Department of Biological Sciences, Michigan Technological University

Disser's Abstract:

Familial hypertrophic cardiomyopathy (HCM) is the most common genetic heart disease with an estimated prevalence of 1:500 individuals in the general population. Sarcomere gene mutations result in the characteristic features of HCM include left ventricular (LV) hypertrophy, myocyte disarray, interstitial fibrosis, diastolic dysfunction, and high risk of cardiac arrhythmias and sudden death. Human studies in patients with HCM have demonstrated increased cardiac norepinephrine (NE) spillover partly due to reduced neuronal NE reuptake through the neuronal norepinephrine transporter. Our lab has previously reported that conscious alpha-tropomyosin mutant HCM mice have increased cardiac sympathetic tone compared to littermate wild-type (WT) controls. In this study we examined NE levels with an ELISA in the right atrium, left ventricle and the stellate ganglia (cell bodies for the cardiac nerves) in WT and HCM mice. In addition, we will discuss the influence of endogenous neuronal vesicular NE release with tyramine on cardiac function in WT and HCM mice.

Larson's Abstract:

Sympathetic nerve activity (SNA) is known to demonstrate rhythmic activity that is synchronized with the respiratory and the cardiac cycles. These oscillations arise through integration of signals from lung inflation afferents, baroreceptor afferents, and respiratory neurons in the brainstem that influence presympathetic neurons in the rostral ventrolateral medulla (RVLM).

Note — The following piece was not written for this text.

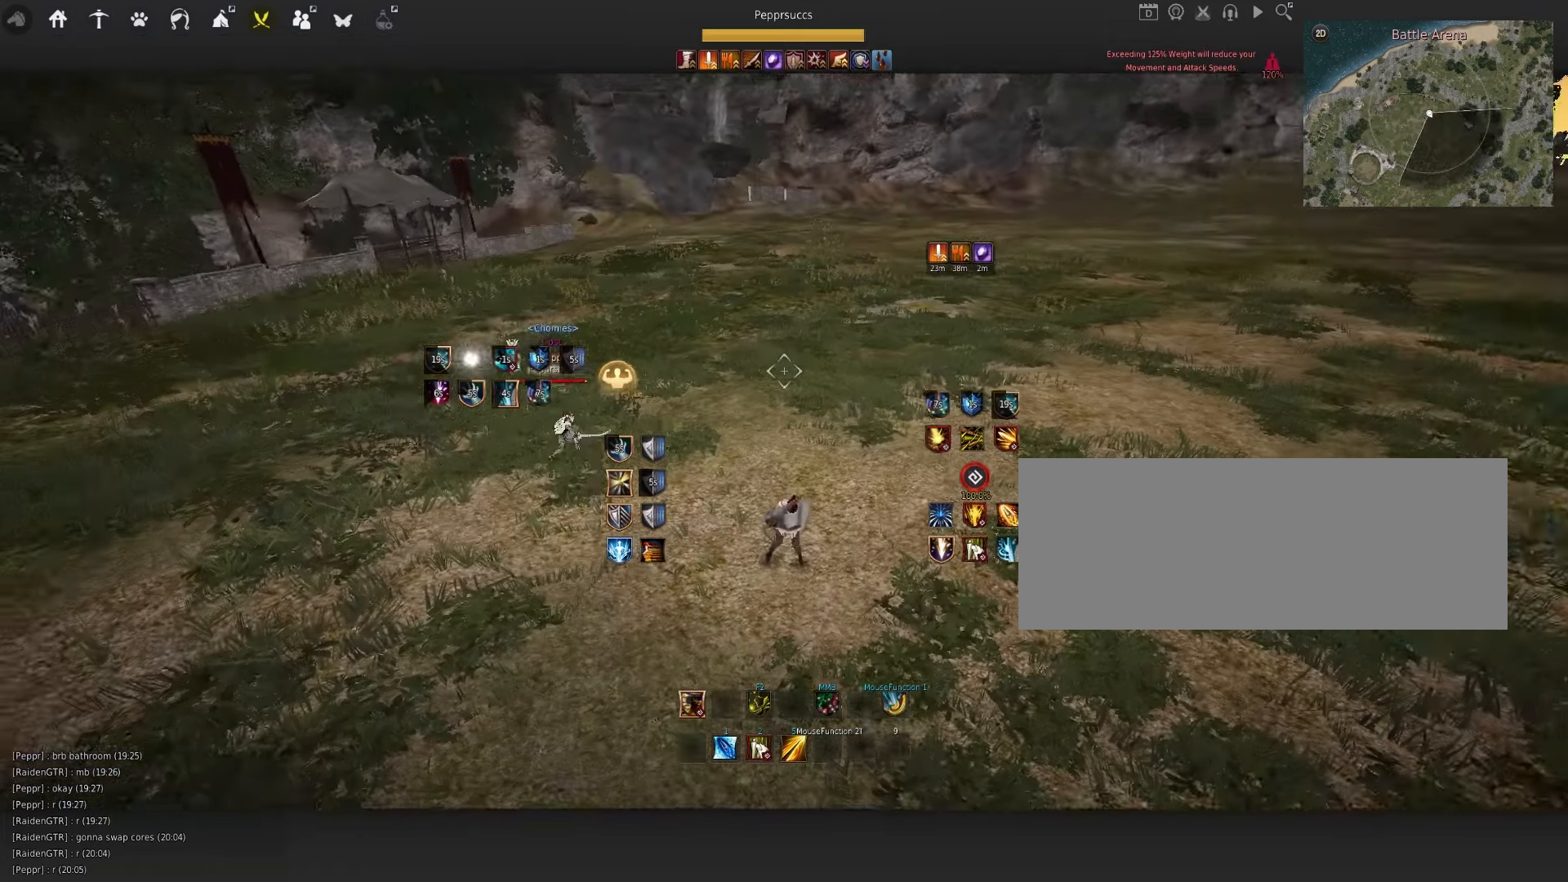
{"keys": [], "mouse": [], "events": []}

The hypothalamic paraventricular nucleus (PVN) is a prominent regulatory center for SNA and PVN neurons have axon projections to the RVLM. Blockade of small conductance calcium-activated potassium (SK) channels in the PVN significantly increases splanchnic and renal SNA and dysfunction of SK channels contributes to the pathogenesis of hypertension. In this study, we analyzed SNA in the frequency domain by calculating power spectral density on 5-minute segments of data. We will discuss similarities and differences in power spectral density in the low (0-2Hz) and high (5-7Hz cardiac) frequency bands at baseline, and after PVN microinjection of the SK channel blocker apamin in control and angiotensin II-infused rats.